Precisely, Pinkyzhu. I've been married twice, and basically they were good marriages, save a tragic flaw in each. My first wife and I didn't have our first argument until we'd been married nine years. My second wife was very competitive and liked to argue, though she wouldn't call what she did arguing. Even still we didn't have any serious disagreements for four years. Unfortunately, when the time came when compromise was the only solution, my ex showed that she didn't believe in compromise. Indeed, she said that to comprise is the same thing as loosing. Interesting..... She's now divorced and struggling on her own. She has her OM, but he doesn't support her; he just screws her. Talk about loosing.

 

Contrast this with some good friends of ours, who, while dating, argued like cats and dogs on just about every subject. They said their relationship was just passionate.
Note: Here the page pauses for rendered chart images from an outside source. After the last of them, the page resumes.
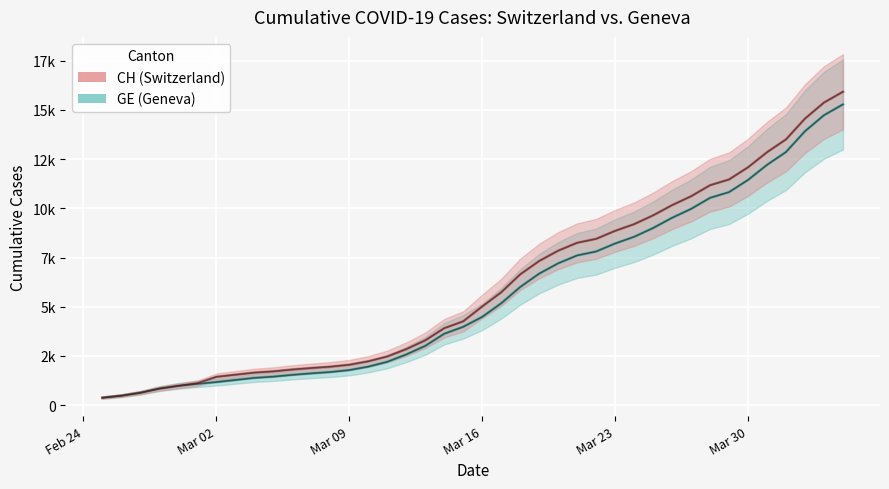

Is it true that GE (Geneva) equals 295 at Mar 23?

False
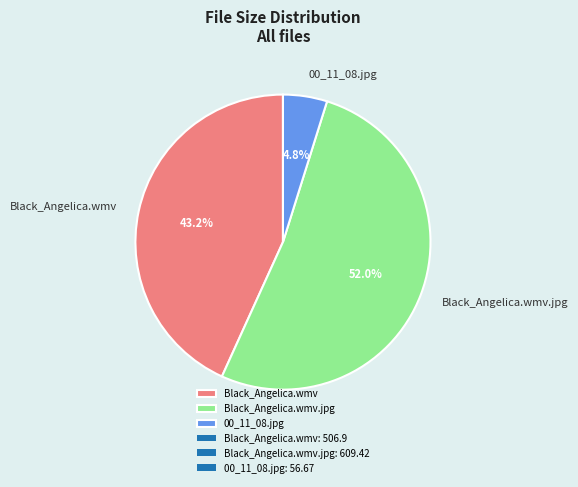

Between Black_Angelica.wmv.jpg and Black_Angelica.wmv, which is larger?

Black_Angelica.wmv.jpg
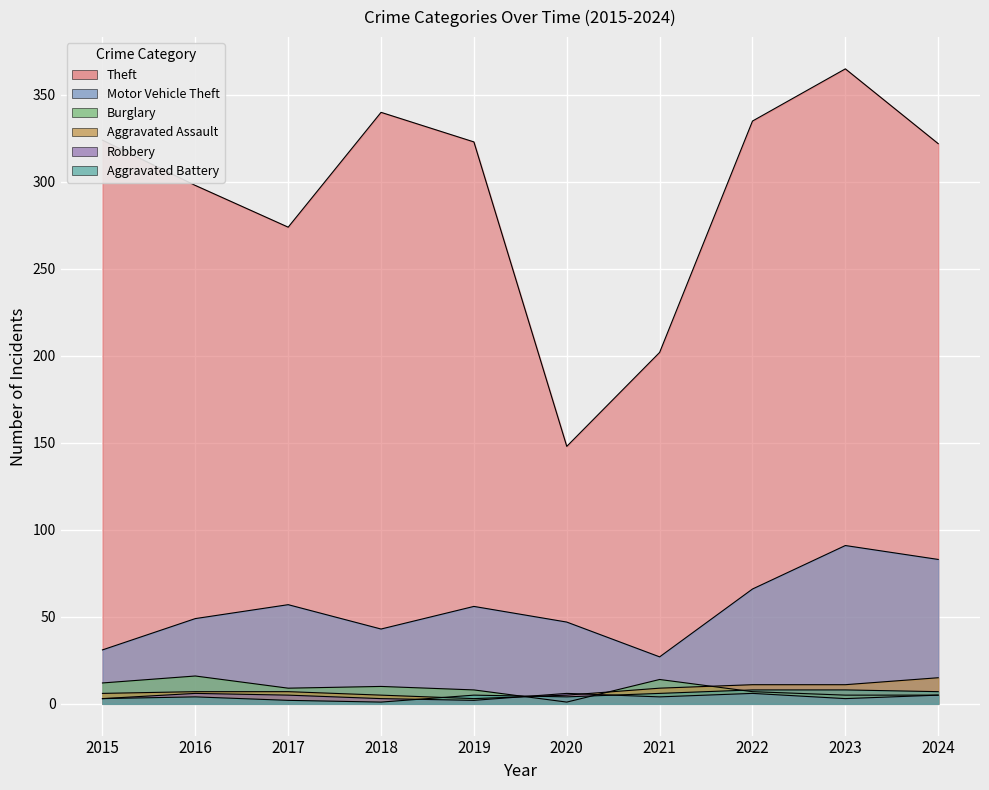

How many Aggravated Battery values are between 3 and 7?

6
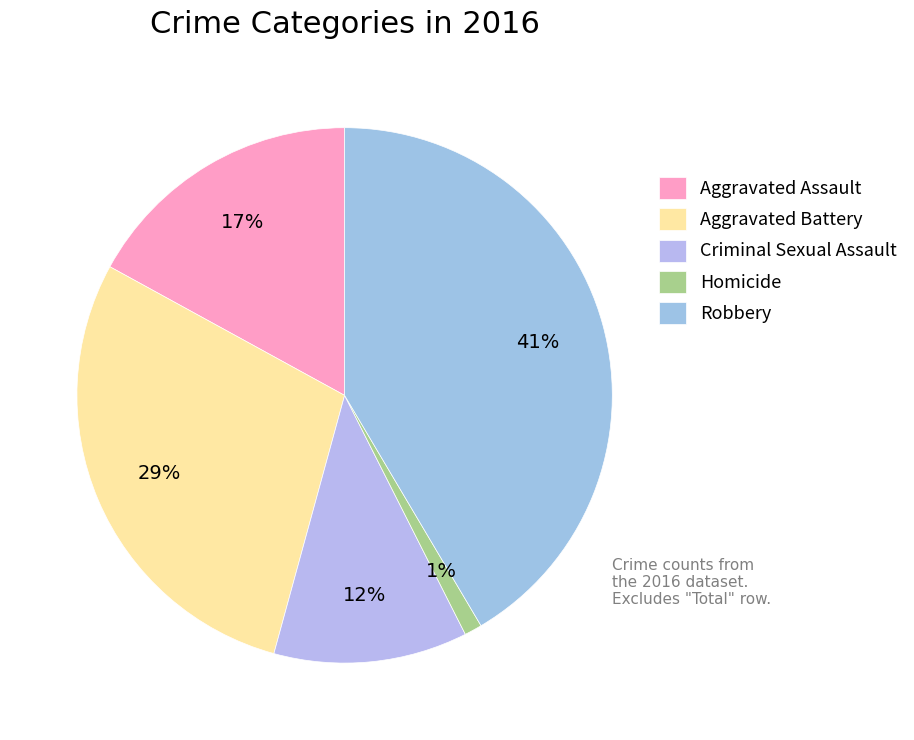

To the nearest percent, what percentage of the pie is Aggravated Assault?

17%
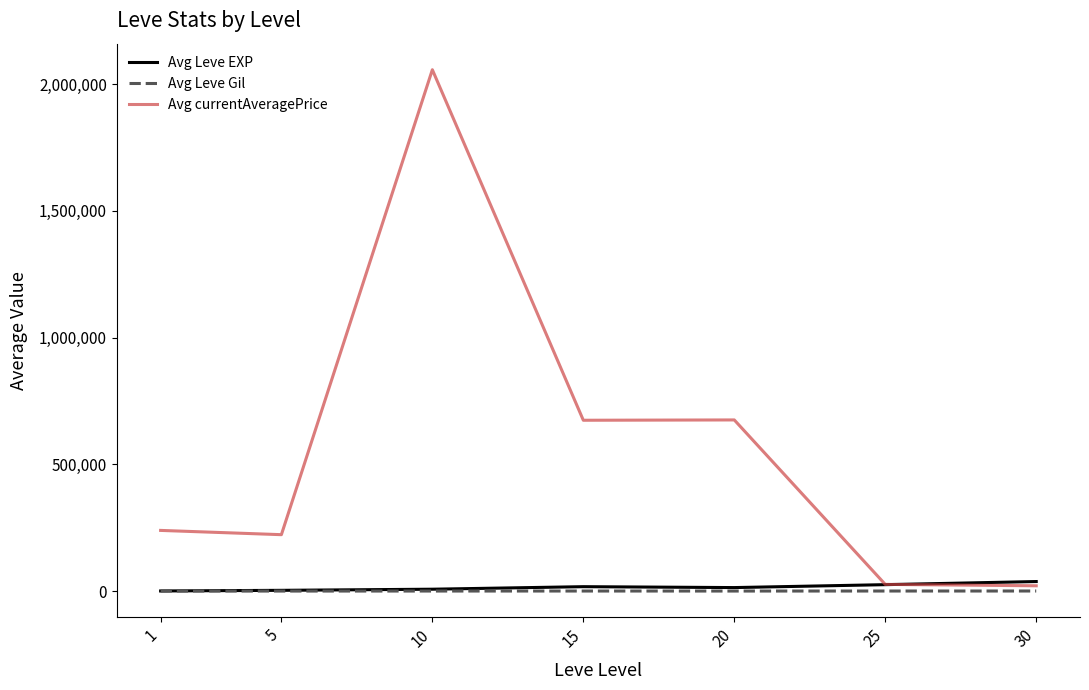

Is the value of Avg Leve EXP at 30 greater than the value of Avg currentAveragePrice at 15?

No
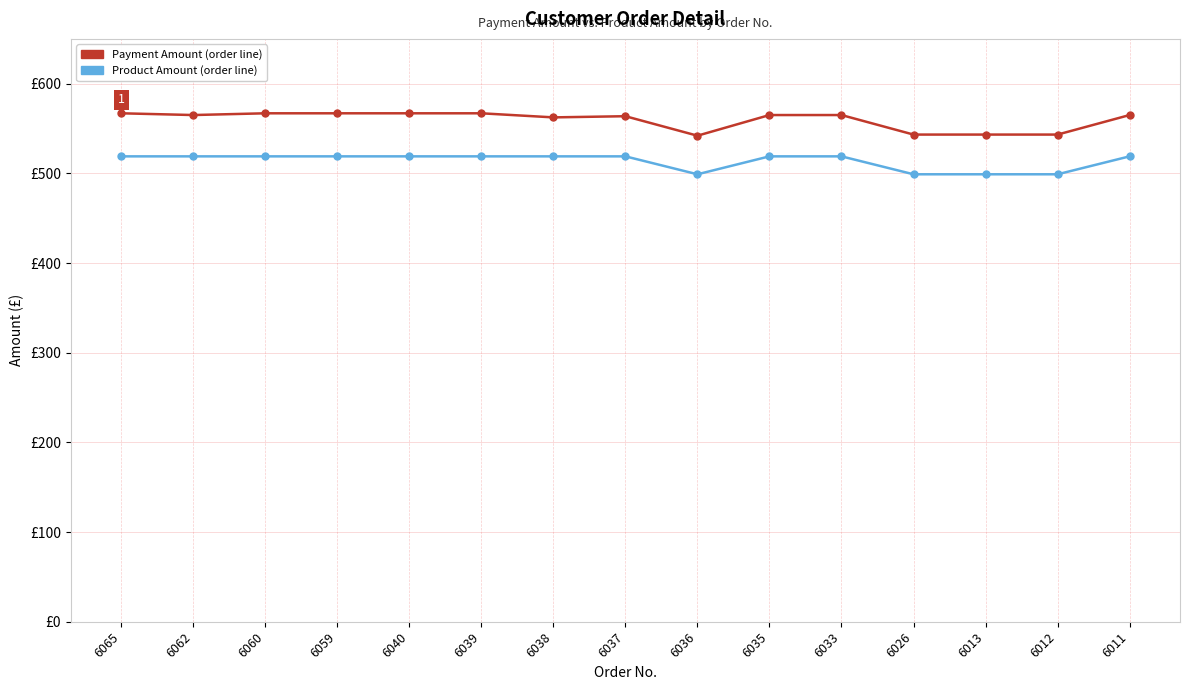

Does the chart have visible grid lines?

Yes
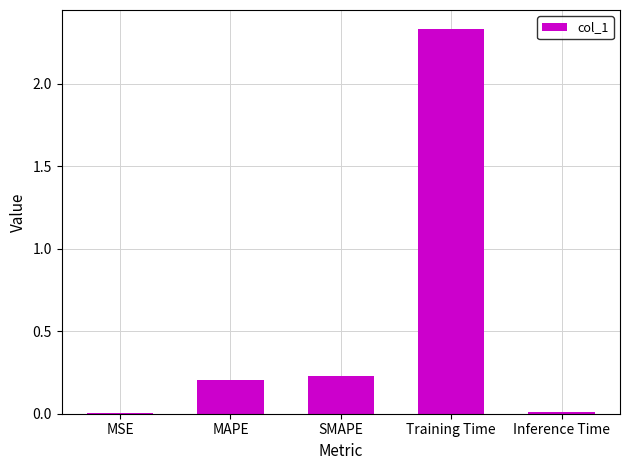

The value at MSE is 0.0. True or false?

True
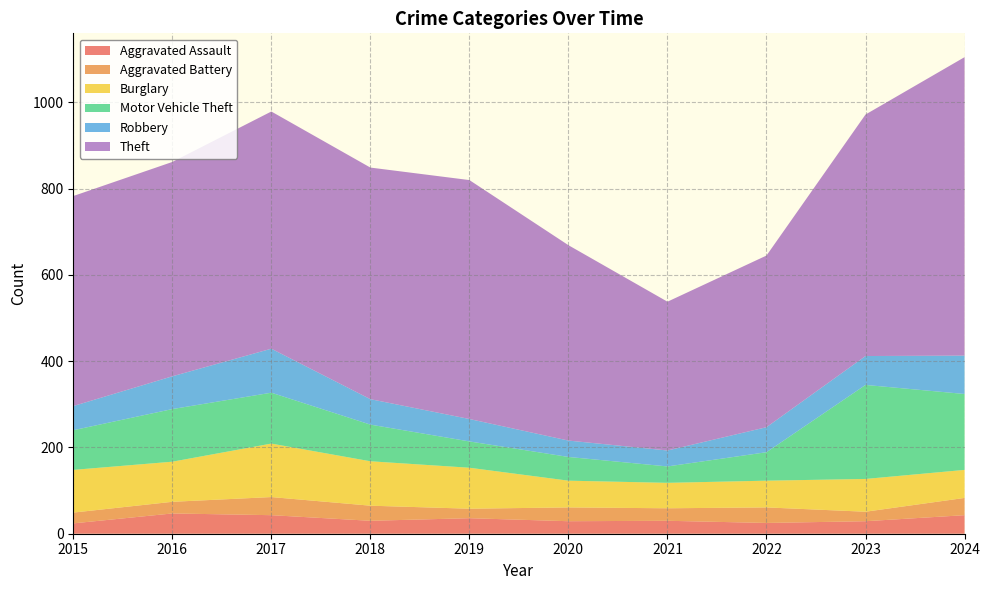

Reading right to left, transcribe all the data shown in this chart.

Aggravated Assault: 2024=43	2023=29	2022=25	2021=30	2020=29	2019=36	2018=30	2017=43	2016=47	2015=24
Aggravated Battery: 2024=40	2023=22	2022=36	2021=29	2020=32	2019=22	2018=35	2017=42	2016=27	2015=25
Burglary: 2024=65	2023=76	2022=62	2021=59	2020=62	2019=95	2018=103	2017=124	2016=93	2015=99
Motor Vehicle Theft: 2024=176	2023=218	2022=66	2021=38	2020=55	2019=61	2018=85	2017=118	2016=122	2015=92
Robbery: 2024=89	2023=67	2022=58	2021=37	2020=38	2019=52	2018=59	2017=102	2016=76	2015=56
Theft: 2024=692	2023=560	2022=398	2021=345	2020=453	2019=554	2018=537	2017=550	2016=497	2015=487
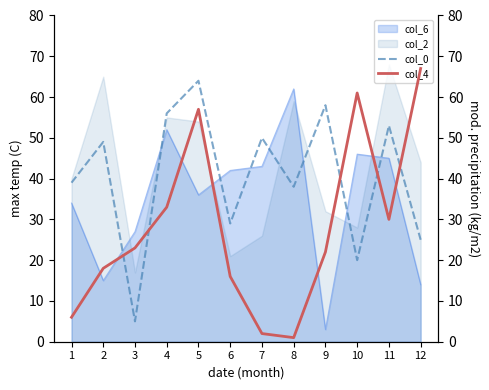

What is the value of the col_4 point at the 6th from the left?

16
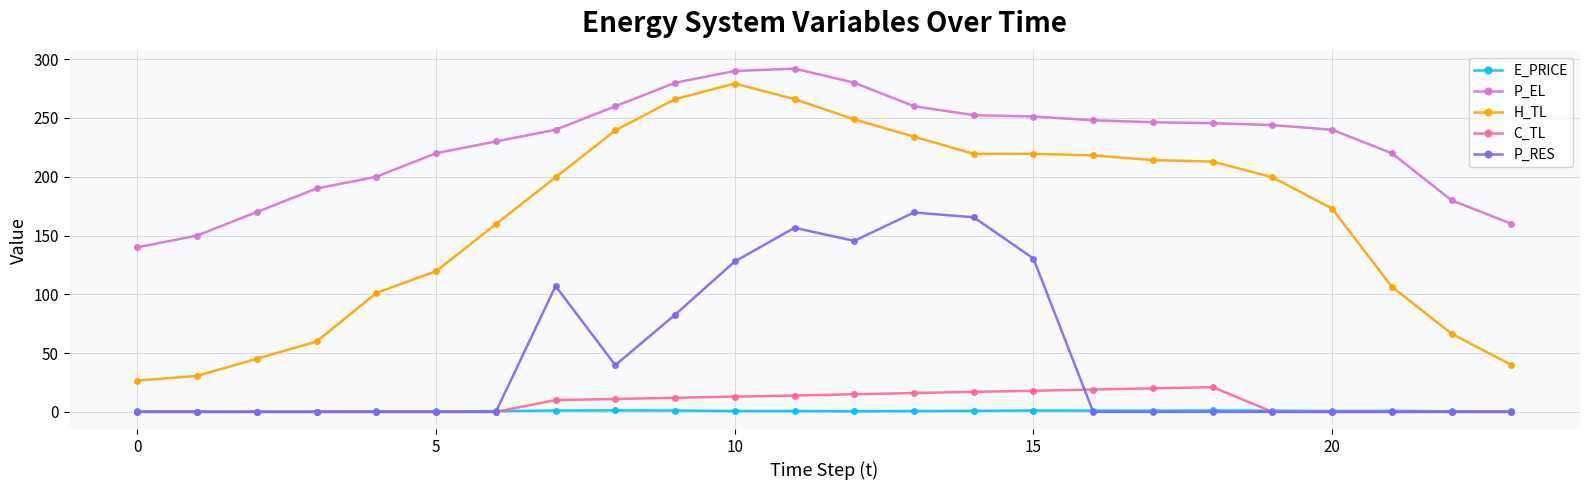

What are all the series names shown in the legend?

E_PRICE, P_EL, H_TL, C_TL, P_RES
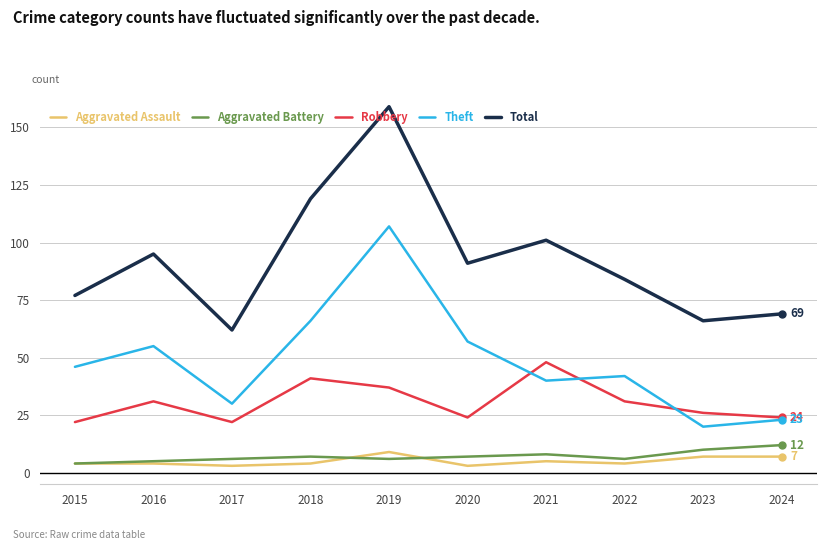

True or false: Total has a value of 159 at 2019.

True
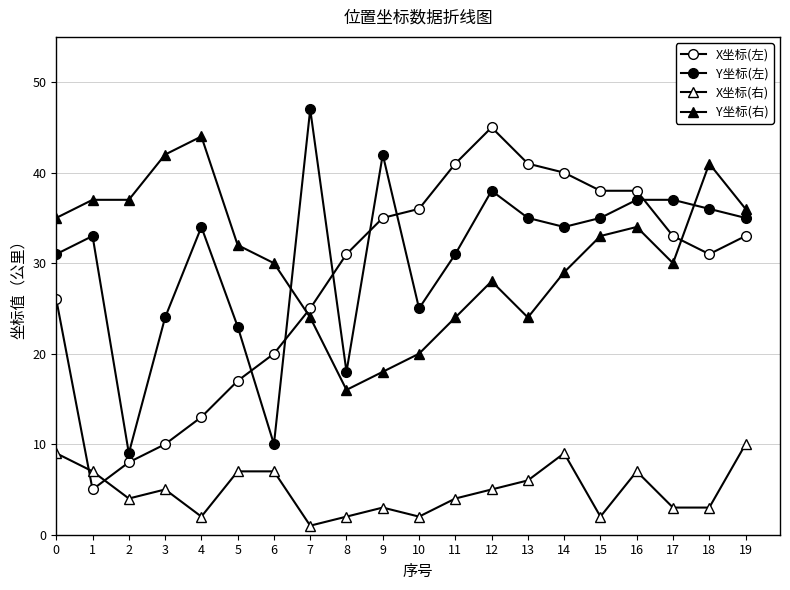

How many lines are shown in the chart?

4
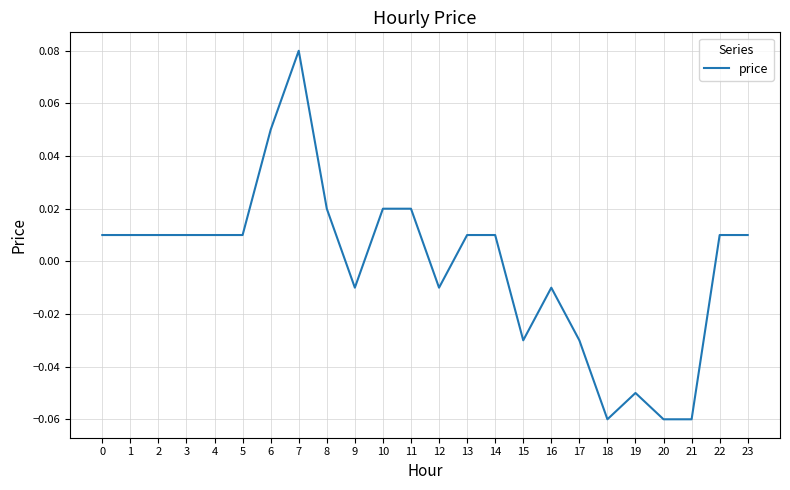

At which category does the chart reach its peak across all series?

7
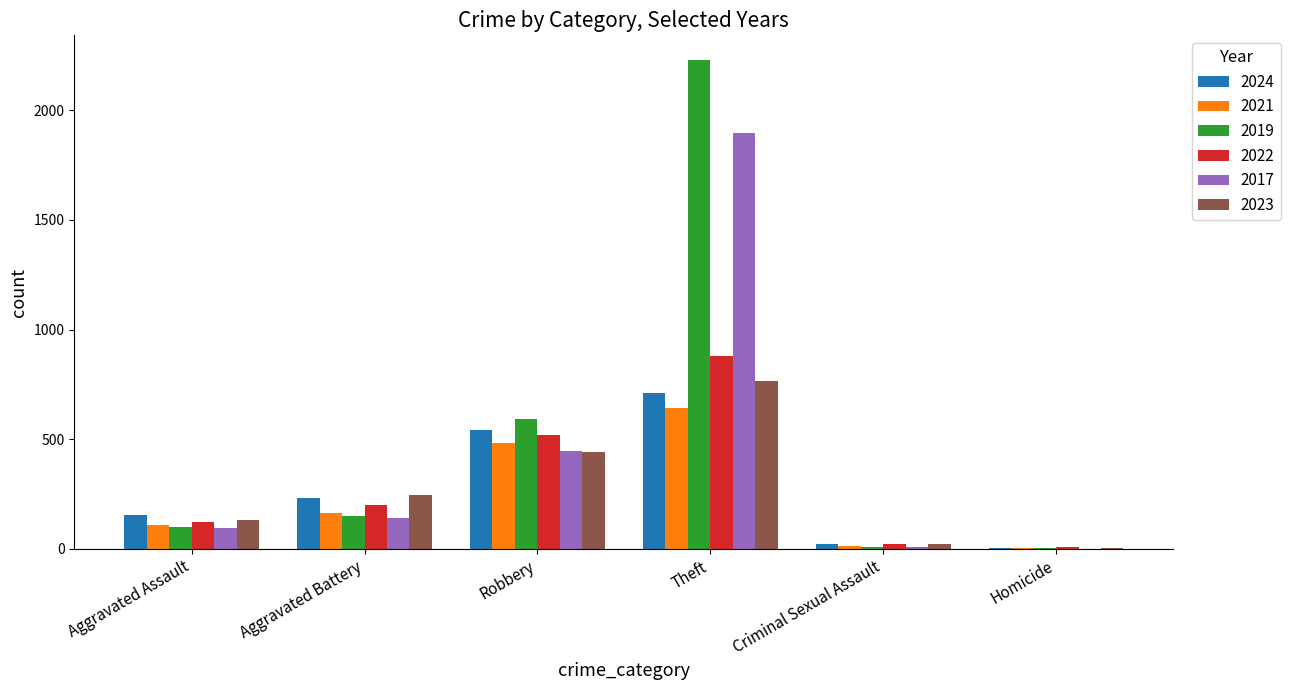

Between Aggravated Battery and Robbery, which series saw the biggest shift?

2019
Well, they married and remained that way for about 2.5 years before they decided they couldn't stand one another.

Posted
:( i been haveing an affair for 9 years i love this man very much; he even told me he loved me it is all lies recently we broke up;i"am married he has been liveing with this women just about as long he has been with me; i try to break off with him but i keep going back i cant stop loveing him; i no if he loved me he would come and get me take me with him; my friend told me he uses women well i found out the real truth today i trick him i made up anE_mail address up i pretend i was another lady he ask her out well i got really mad and hurt i told him i was going to tell his girfriend at home every thing he cant lie out of it; give me advise do you all think i should call and tell her after all look how he done me he said he loved me there there was no one else; i broke it off my self i cant stand pain no more i want it to go away; but i love this man so much i would do any thing for him but it is over now; i want pain to go away; this man used me; i seen all the signs but too in live to break it off; please help me
Posted
:( i been haveing an affair for 9 years i love this man very much; he even told me he loved me it is all lies recently we broke up;i"am married he has been liveing with this women just about as long he has been with me; i try to break off with him but i keep going back i cant stop loveing him; i no if he loved me he would come and get me take me with him; my friend told me he uses women well i found out the real truth today i trick him i made up anE_mail address up i pretend i was another lady he ask her out well i got really mad and hurt i told him i was going to tell his girfriend at home every thing he cant lie out of it; give me advise do you all think i should call and tell her after all look how he done me he said he loved me there there was no one else; i broke it off my self i cant stand pain no more i want it to go away; but i love this man so much i would do any thing for him but it is over now; i want pain to go away; this man used me; i seen all the signs but too in love to break it off; please help me
Posted

teressa0397, just focus on the fact that this swine used you and several other women as a cheap peice of ass and you'll get over loving him soon enough. There's no such thing as being too in love to not break it off. All you have to do is get some self respect and you can do it. End all contact immediately. Never speak with him again. Block him on email, phone, IM, etc. Get yourself some therapy if needed. Then get busy on healing the relationship with the husband you've been betraying for nine years.